A Benin Bronze that was among hundreds taken by British forces in 1897 will be handed over to a Nigerian delegation by a Scottish university on Thursday, the third European institution in two days to restore cultural items to their African homelands.
The sculpture depicts the head of an Oba, or king, from the once-powerful Kingdom of Benin, which is now part of Nigeria. The bronzes stolen from its royal court are among Africa’s most important cultural artifacts, with most of them now in Europe.
In 1957, the bronze skull was purchased at an auction by the University of Aberdeen. The university approached the Nigerian authorities to offer to hand it up after a recent investigation of its provenance proved it was one of the looted objects.
“The Benin Bronzes have become essential symbols of injustice over the last 40 years,” said Professor George Boyne, the university’s Principal, and Vice-Chancellor, in a statement released ahead of the handover event.
“Retaining an artifact of such significant cultural significance that was acquired in such despicable circumstances would not have been right.”
The bronzes are “imbued with the soul of the people from whom they were taken,” according to the current Oba of Benin, Ewuare II, who hopes that the Scottish university’s “noble act” will inspire other schools to follow like.

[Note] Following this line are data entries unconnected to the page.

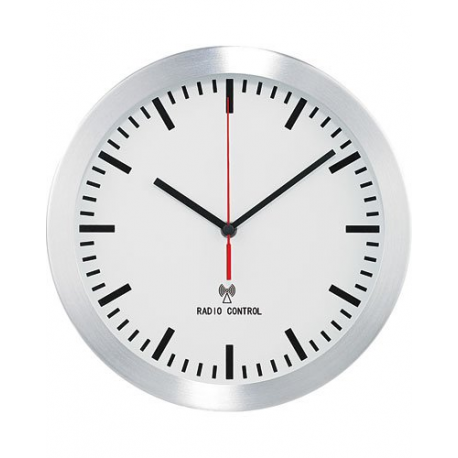
This screenshot has height=458, width=458. In order to click on round clock in this screenshot , I will do `click(228, 225)`.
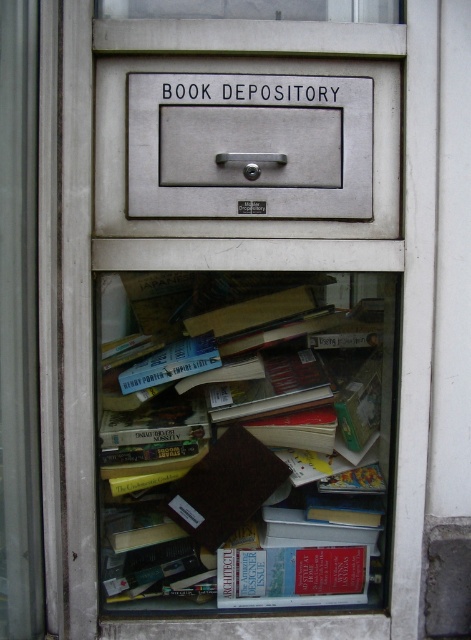
Question: Where is brown paper bag at center located in relation to metallic gray drawer at upper center in the image?

Choices:
 (A) right
 (B) left

Answer: (B)

Question: Does brown paper bag at center lie in front of metallic gray drawer at upper center?

Choices:
 (A) no
 (B) yes

Answer: (A)

Question: Among these points, which one is nearest to the camera?

Choices:
 (A) (242, 404)
 (B) (276, 177)

Answer: (B)

Question: Which of the following is the closest to the observer?

Choices:
 (A) (332, 291)
 (B) (352, 131)

Answer: (B)

Question: Which point is closer to the camera?

Choices:
 (A) metallic gray drawer at upper center
 (B) brown paper bag at center

Answer: (A)

Question: Is brown paper bag at center closer to camera compared to metallic gray drawer at upper center?

Choices:
 (A) no
 (B) yes

Answer: (A)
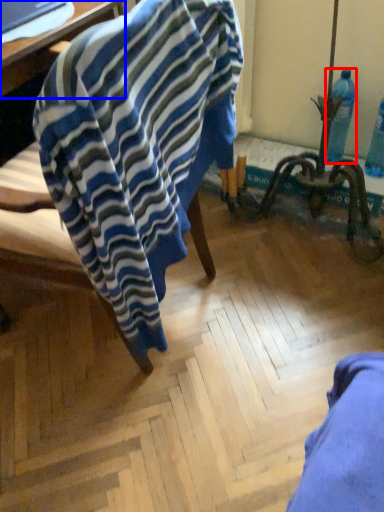
Question: Which object is further to the camera taking this photo, bottle (highlighted by a red box) or table (highlighted by a blue box)?

Choices:
 (A) bottle
 (B) table

Answer: (A)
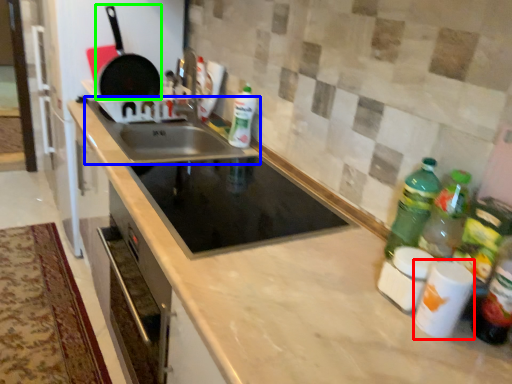
Question: Which is farther away from appliance (highlighted by a red box)? sink (highlighted by a blue box) or frying pan (highlighted by a green box)?

Choices:
 (A) sink
 (B) frying pan

Answer: (B)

On Wednesday, another Benin Bronze was returned to Nigeria by a Cambridge University college, while the Quai Branly museum in Paris handed over 26 antiquities stolen in 1892 to the Republic of Benin, a former French territory bordering Nigeria.
The handovers are the clearest indication yet that momentum is building toward the repatriation of items taken from Africa by Europeans during the colonial period. Next year, Germany will begin returning Benin Bronzes kept in its museums.
The returns are likely to put more strain on the British Museum in London, which houses the world’s largest and most important collection of Benin bronzes.